Mitchell, Ch. 3
- Give a non-empty set that has entropy 0.
- Give a non-empty set that has entropy 1.
- Compute: Entropy[17+,5-] (complete expression only, no need for calculator).
- Give the formula for the information gain, Gain(S,A), resulting from decomposing set, S, on a given attribute, A.
- Given the entropy of set S, calculate the Gain(S,A), resulting from decomposing, S on a given attribute, A.
- For the data on text page 59 use variables, function log2 and the fact that Sunny has entropy, .970, to compute a precise exspression that evaluates to Gain(Sunny,Wind).
Wind when Sunny:- Weak: 2N, 1 Y,proportion= 3/5
entropyWeak = -(2/3)log2(2/3) -(1/3)log2(1/3) = .9183
- Strong: 1N 1Y ,proportion= 2/5
entropyStrong = -(1/2)log2(1/2) -(1/2)log2(1/2) = 1
- Gain(Sunny,Wind) =
=.97 - (3/5)(entropyWeak) - (2/5) entropyStrong = 97- (3/5)(.9183) - (2/5)(1) = .97 - .55098 - .4 = .01902
- Weak: 2N, 1 Y,proportion= 3/5
- Describe the inductive bias of ID3.
good trees have low depth and nodes near the root corresponding to high entropy variables
- Calculate the entropy for a given variable that has more than two values (like V = {1,2,3,2,1,1}).

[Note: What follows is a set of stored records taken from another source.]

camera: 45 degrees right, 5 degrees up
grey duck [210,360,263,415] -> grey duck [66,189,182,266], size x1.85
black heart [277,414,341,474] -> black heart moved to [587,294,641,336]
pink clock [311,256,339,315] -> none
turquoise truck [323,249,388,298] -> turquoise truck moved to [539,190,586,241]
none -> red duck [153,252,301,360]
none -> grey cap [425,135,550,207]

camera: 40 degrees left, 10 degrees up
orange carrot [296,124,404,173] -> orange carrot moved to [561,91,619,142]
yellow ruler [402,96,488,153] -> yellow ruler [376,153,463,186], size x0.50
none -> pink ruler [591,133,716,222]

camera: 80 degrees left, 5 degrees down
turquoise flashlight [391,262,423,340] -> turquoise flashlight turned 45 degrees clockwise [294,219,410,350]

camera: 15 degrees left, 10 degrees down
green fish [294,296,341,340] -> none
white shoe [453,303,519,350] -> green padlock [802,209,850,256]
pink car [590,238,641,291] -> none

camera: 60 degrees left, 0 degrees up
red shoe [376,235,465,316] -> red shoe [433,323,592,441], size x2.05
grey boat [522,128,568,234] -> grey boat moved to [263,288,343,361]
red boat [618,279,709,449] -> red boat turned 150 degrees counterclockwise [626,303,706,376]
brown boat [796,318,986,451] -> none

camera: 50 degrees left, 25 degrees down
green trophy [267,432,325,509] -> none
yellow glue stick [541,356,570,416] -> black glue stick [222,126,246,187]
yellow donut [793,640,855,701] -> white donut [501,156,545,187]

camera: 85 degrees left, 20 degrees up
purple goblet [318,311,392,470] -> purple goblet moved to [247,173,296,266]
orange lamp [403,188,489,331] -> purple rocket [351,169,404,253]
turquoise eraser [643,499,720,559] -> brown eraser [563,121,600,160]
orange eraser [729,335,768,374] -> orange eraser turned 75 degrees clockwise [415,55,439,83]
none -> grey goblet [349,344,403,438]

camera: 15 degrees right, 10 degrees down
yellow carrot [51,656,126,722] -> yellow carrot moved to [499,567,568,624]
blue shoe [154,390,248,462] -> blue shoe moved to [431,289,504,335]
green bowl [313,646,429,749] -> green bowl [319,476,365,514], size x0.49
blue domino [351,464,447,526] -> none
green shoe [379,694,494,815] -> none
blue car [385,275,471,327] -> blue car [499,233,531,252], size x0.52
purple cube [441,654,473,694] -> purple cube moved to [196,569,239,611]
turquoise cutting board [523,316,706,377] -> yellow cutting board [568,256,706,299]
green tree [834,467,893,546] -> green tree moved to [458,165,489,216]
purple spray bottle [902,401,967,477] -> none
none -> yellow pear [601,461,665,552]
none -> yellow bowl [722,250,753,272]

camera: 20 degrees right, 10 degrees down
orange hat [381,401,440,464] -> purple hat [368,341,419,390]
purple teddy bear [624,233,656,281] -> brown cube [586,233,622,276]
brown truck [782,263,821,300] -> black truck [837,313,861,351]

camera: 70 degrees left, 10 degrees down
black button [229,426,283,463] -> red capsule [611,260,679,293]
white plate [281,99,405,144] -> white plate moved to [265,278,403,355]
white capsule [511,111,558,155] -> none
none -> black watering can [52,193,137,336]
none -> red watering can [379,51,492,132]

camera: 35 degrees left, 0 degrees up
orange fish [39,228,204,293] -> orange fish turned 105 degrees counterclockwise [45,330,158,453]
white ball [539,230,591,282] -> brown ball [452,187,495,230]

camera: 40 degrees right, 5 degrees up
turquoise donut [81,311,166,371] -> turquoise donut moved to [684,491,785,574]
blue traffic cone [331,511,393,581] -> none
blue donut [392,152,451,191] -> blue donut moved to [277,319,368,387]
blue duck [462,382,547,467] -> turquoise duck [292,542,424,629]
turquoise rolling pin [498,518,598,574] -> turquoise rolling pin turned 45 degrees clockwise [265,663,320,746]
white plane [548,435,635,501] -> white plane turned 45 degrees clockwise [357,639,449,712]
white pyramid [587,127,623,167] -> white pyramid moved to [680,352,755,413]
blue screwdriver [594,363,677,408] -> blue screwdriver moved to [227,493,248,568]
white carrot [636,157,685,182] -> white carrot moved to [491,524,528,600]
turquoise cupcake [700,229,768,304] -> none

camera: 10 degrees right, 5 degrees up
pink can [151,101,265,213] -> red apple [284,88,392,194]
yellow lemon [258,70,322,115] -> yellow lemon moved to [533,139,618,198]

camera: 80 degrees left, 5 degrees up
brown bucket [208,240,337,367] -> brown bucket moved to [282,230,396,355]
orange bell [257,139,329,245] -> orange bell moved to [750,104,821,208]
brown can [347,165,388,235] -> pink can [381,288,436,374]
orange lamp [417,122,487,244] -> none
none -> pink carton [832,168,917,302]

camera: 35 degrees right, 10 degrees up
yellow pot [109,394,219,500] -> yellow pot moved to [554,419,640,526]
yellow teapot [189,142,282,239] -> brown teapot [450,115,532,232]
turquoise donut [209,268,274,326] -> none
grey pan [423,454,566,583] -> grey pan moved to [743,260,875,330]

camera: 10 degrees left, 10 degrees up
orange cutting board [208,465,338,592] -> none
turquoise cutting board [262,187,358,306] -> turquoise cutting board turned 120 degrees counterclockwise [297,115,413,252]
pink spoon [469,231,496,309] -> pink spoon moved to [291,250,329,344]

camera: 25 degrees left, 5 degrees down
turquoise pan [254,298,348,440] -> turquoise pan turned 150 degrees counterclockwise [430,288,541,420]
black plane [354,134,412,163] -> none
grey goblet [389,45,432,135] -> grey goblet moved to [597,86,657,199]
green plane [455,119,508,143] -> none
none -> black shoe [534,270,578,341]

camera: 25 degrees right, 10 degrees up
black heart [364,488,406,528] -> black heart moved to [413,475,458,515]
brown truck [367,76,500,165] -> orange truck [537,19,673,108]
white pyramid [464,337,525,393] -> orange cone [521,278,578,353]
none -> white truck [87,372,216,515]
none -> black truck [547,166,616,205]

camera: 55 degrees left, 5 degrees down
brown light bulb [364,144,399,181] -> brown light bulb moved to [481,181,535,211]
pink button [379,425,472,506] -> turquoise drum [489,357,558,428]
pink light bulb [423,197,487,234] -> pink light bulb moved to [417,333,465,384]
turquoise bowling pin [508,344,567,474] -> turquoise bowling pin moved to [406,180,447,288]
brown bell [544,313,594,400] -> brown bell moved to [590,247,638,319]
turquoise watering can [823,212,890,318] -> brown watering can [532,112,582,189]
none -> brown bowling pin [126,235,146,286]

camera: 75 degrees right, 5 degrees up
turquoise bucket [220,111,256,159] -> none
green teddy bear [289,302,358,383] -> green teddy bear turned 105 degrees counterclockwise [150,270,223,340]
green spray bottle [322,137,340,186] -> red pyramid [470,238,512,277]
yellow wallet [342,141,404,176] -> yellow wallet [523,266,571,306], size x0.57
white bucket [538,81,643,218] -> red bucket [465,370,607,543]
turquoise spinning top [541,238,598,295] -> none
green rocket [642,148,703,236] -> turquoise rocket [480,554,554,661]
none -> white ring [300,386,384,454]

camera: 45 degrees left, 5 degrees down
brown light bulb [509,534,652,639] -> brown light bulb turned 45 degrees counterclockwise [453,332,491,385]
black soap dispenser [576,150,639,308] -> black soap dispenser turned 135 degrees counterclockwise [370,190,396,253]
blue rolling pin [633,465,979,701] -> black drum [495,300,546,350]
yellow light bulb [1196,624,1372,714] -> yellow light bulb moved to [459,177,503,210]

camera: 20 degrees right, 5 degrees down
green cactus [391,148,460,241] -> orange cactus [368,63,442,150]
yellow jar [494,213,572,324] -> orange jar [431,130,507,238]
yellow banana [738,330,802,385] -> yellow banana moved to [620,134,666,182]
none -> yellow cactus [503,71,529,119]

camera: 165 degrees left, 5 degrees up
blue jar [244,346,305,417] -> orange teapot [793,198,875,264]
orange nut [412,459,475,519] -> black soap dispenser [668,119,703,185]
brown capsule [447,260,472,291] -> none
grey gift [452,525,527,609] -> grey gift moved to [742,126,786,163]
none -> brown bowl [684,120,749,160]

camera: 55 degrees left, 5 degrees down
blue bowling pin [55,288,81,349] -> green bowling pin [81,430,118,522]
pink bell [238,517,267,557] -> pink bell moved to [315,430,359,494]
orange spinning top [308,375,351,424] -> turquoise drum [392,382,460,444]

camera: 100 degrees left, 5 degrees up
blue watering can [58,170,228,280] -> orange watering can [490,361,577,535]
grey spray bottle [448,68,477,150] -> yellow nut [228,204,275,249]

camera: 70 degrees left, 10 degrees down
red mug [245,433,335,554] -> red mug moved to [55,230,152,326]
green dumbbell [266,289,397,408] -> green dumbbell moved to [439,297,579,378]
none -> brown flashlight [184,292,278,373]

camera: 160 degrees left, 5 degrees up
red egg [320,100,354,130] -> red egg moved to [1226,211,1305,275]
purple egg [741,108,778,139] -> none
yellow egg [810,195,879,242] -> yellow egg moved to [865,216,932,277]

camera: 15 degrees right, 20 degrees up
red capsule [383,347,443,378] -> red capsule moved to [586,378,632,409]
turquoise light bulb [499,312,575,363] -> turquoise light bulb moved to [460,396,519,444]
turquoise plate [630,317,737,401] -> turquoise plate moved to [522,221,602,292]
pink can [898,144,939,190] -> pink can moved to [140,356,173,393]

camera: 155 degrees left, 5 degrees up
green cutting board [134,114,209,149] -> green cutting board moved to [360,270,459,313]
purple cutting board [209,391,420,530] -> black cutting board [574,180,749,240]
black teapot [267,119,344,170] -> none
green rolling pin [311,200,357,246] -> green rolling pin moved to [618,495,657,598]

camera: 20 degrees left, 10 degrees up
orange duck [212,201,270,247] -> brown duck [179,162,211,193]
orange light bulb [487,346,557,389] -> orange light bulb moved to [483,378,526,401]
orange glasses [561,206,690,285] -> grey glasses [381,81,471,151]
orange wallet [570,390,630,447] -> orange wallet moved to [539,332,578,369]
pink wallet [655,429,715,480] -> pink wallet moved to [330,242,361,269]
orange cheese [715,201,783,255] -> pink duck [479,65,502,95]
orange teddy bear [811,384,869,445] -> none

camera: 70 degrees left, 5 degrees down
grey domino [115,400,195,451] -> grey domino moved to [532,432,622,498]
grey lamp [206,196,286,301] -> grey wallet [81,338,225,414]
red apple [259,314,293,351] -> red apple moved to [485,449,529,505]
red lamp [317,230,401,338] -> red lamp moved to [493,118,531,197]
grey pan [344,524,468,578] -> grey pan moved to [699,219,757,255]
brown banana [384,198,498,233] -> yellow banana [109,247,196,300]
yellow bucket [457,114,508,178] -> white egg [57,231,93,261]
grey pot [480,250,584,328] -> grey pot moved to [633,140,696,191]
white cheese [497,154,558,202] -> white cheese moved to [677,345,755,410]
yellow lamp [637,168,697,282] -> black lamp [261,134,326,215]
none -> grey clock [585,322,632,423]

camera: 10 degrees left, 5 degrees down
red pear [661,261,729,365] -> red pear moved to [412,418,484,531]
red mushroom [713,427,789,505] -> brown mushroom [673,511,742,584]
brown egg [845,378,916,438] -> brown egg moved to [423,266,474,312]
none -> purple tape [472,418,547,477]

- Describe approaches to avoiding overtraining of decision trees (p68).
- What is pruning of a decision tree node?
- How does a trainer determine that it is desirable to prune a node?
- Give an example of a decision-tree rule.
- Give rules for the four leaves in the decision tree on p53.
- Describe the components of a decision-tree rule, defining the terms If portion , antecedent, then portion, post condition.
- List the steps of Rule Post-Pruning (p71).
- Explain why rule post-pruning is more powerful than node post pruning (p72).
(Can remove paths through nodes instead of entire nodes, can remove entire node without need to restructure a tree, easier to read.)